Figure 2. — a) Workflow to extract microbial MS/MS spectra from biochemical profiles of 29 different tissues and biofluids of SPF mice that are not observed in GF mice²⁹. The MS/MS spectra unique to SPF mice (10,047) were searched with microbeMASST. A total of 3,262 MS/MS spectra had a match; those MS/MS also matching human cell lines were removed, leaving a total of 2,425 putative microbial MS/MS spectra (**see Methods** to download .mgf file). b) The presence of the 2,425 MS/MS spectra was evaluated in an additional animal study looking at antibiotics usage⁴⁰. A total of 512 MS/MS spectra, out of the 621 overlapping, was exclusively found in animals not receiving antibiotics. c) UpSet plot of the distribution of the detected MS/MS spectra (512) across bacterial phyla. Terpenoids were more commonly observed across phyla while amino acids and peptides appeared to be more phylum specific d) The 512 MS/MS spectra were searched in human datasets and 455 were found to have a match. These MS/MS spectra were present in both healthy individuals and individuals affected by different diseases. e) Most of the MS/MS spectra (n=411) matched fecal samples (n=110,973 matches), followed by blood, oral cavity, breast milk, urine, and several other organs. Abbreviations: CSF, cerebral spinal fluid; HIV, human immunodeficiency virus; PBI, primary bacterial infectious disease; SD, sleep disorder; AD, Alzheimer’s disease; IS, ischemic stroke; KD, Kawasaki disease; IBD, inflammatory bowel disease; T2D, type II diabetes.
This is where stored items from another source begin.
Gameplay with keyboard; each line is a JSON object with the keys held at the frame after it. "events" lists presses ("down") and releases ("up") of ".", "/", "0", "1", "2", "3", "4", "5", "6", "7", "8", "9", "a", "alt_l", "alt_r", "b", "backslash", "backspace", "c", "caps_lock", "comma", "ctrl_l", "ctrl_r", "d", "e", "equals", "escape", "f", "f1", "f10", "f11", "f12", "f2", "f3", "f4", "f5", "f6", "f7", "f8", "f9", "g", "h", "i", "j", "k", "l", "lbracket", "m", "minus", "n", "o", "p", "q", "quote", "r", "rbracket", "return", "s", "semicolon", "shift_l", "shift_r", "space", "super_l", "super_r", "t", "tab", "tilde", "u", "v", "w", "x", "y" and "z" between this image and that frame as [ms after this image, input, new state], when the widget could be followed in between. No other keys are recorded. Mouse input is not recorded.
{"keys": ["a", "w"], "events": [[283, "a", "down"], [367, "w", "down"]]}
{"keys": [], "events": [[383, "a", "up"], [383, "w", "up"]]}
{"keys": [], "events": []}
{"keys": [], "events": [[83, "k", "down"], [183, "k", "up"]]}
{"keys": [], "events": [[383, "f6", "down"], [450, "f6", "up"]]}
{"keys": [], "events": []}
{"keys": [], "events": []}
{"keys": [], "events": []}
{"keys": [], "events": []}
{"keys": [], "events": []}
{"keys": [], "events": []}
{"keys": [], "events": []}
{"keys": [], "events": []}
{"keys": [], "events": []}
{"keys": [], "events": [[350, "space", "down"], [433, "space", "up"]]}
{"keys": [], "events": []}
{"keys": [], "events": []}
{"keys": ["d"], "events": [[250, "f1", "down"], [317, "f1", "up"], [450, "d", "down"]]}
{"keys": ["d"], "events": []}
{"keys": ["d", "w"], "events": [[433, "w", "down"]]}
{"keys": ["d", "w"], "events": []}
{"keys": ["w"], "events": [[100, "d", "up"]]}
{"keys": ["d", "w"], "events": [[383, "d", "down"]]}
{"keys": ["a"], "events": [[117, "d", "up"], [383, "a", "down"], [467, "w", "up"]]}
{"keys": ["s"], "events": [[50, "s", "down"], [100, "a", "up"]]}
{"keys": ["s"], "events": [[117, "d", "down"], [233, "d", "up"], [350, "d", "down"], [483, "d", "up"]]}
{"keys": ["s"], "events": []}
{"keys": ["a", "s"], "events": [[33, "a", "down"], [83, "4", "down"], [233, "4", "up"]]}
We anticipate microbeMASST will be a key resource to enhance understanding of the role of microbial metabolites across a wide range of ecosystems, including oceans, plants, soils, insects, animals, and humans. This expanding resource will enable the scientific community to gain valuable taxonomic and functional insights into diverse microbial populations. The mass spectrometry community will play a key role in the evolution of this tool in the future through the continued deposition of data associated with novel microbial monocultures and the expansion of spectral reference libraries. Moreover, microbeMASST holds potential for various applications, ranging from aquaculture and agriculture to biotechnology and the study of microbial-mediated human health conditions. By harnessing the power of public data, we can unlock new opportunities for advancements in multiple fields and deepen our understanding of the intricate relationships between microorganisms and their ecosystems.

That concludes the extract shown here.